Fireworks Fountain Grass is hardy in zones 9 to 11. If you live in hotter parts of the country it will grow through winter. Just trim back in early spring, so that you have plenty of fresh new leaves for the summer. In colder areas it is easy to overwinter your plant, if you have a cool, sunny place that does not freeze, like a porch or windowsill. Lift your plant before the first frost arrives, and trim off the seed stalks and any older leaves. Plant it in a pot big enough to contain the roots, and bring it into that cool, sunny place you have chosen. Keep it dry, only watering when the soil is almost completely dry. In spring, once the night temperatures are over 40 degrees, plant it back outside again.
History and Origins of Fireworks Fountain Grass
Fireworks Fountain Grass is a form of African fountain grass, Pennisetum setaceum. It grows naturally throughout most of Africa, the Middle East, and into Western Asia. Its natural habitat is open, dry areas dominated by grasses and other drought-resistant plants. It is adapted to grow well at high temperatures, and consequently it is not frost-resistant.

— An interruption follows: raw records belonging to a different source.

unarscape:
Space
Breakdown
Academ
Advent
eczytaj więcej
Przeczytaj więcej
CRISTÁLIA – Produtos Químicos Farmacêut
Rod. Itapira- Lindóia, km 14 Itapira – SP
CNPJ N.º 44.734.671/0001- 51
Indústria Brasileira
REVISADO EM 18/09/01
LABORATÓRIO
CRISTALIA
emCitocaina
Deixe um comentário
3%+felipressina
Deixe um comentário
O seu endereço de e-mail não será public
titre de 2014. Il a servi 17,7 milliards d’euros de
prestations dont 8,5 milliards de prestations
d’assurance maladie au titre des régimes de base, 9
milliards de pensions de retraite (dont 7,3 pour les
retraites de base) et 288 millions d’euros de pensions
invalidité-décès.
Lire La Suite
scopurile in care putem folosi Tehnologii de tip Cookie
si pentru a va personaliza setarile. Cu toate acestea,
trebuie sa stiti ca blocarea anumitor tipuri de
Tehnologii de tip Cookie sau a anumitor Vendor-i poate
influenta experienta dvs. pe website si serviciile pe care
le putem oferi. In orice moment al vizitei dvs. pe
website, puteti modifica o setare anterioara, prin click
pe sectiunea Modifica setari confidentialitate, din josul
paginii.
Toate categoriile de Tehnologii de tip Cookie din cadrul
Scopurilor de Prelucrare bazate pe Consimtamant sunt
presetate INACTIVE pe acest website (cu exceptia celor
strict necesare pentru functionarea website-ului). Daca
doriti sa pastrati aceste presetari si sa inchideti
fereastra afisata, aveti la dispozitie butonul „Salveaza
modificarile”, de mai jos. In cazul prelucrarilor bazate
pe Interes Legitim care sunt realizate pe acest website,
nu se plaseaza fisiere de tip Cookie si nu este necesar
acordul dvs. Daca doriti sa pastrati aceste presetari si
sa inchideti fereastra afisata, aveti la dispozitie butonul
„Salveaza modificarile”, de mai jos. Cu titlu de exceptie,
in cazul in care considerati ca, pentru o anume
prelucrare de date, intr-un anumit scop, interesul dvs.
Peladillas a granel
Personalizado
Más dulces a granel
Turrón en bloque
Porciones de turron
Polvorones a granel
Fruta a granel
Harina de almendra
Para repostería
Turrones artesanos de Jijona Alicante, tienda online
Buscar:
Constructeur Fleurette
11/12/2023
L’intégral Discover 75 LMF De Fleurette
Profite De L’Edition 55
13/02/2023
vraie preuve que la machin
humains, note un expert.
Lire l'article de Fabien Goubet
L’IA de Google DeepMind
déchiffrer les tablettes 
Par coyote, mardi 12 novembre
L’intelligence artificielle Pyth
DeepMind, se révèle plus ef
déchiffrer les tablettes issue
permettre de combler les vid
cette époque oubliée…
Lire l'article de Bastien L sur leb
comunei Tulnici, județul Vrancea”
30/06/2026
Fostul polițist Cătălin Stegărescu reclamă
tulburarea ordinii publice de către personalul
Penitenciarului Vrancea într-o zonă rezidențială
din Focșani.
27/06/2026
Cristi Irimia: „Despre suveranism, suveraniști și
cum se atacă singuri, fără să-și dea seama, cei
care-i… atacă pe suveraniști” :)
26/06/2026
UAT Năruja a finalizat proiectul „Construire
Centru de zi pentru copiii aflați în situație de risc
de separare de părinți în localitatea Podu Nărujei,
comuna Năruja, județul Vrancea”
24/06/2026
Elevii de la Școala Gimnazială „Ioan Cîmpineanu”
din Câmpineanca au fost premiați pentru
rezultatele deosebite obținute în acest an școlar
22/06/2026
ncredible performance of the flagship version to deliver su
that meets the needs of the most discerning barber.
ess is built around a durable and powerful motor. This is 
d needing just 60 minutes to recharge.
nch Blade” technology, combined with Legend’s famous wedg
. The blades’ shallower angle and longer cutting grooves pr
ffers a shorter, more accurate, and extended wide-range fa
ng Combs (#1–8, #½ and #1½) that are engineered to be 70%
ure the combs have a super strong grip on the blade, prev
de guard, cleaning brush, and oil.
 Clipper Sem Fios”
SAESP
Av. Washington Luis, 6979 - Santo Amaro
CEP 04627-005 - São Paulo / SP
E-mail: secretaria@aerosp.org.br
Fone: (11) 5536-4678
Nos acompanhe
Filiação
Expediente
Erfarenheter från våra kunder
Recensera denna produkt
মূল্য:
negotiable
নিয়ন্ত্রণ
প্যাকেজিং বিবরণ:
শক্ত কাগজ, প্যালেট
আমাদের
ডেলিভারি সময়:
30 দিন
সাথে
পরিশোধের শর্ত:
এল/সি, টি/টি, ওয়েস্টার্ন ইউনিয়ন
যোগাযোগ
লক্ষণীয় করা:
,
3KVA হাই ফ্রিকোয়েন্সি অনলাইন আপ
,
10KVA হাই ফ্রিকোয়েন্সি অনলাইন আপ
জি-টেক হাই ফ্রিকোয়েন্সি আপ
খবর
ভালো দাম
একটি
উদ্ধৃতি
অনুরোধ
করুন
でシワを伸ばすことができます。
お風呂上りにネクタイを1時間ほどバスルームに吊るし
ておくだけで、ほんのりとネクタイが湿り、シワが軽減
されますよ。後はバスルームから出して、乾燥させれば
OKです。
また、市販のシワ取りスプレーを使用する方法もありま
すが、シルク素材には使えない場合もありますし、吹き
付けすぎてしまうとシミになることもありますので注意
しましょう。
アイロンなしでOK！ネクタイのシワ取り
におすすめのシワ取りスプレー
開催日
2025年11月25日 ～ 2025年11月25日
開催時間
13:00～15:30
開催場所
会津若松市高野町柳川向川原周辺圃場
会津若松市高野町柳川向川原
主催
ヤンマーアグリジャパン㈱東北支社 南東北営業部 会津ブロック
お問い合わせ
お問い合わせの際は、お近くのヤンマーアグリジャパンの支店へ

The natural flower-spikes have a pinkish to purplish tone, and there is a lot of natural variation between individual plants. Gardeners have selected over the years forms with darker red foliage and seed heads, so that these are usually the forms seen, and this plant is often called crimson fountain grass, although the wild form is green. These colored-foliage plants are usually grown by division, not seed. A prominent and widely-grown form is called ‘Rubrum’, with deep pink coloring uniformly covering the leaves.
One day, in the spring of 2004, Ronald Strasko, owner of the wholesale Creek Hill Nursery, in Leola, Pennsylvania, was looking at some plants of ‘Rubrum’, when he spotted a shoot on one that was different. He separated IT and grew it into a full-sized plant. It was striped, not plain in color, and it was so colorful he called it ‘Fireworks’.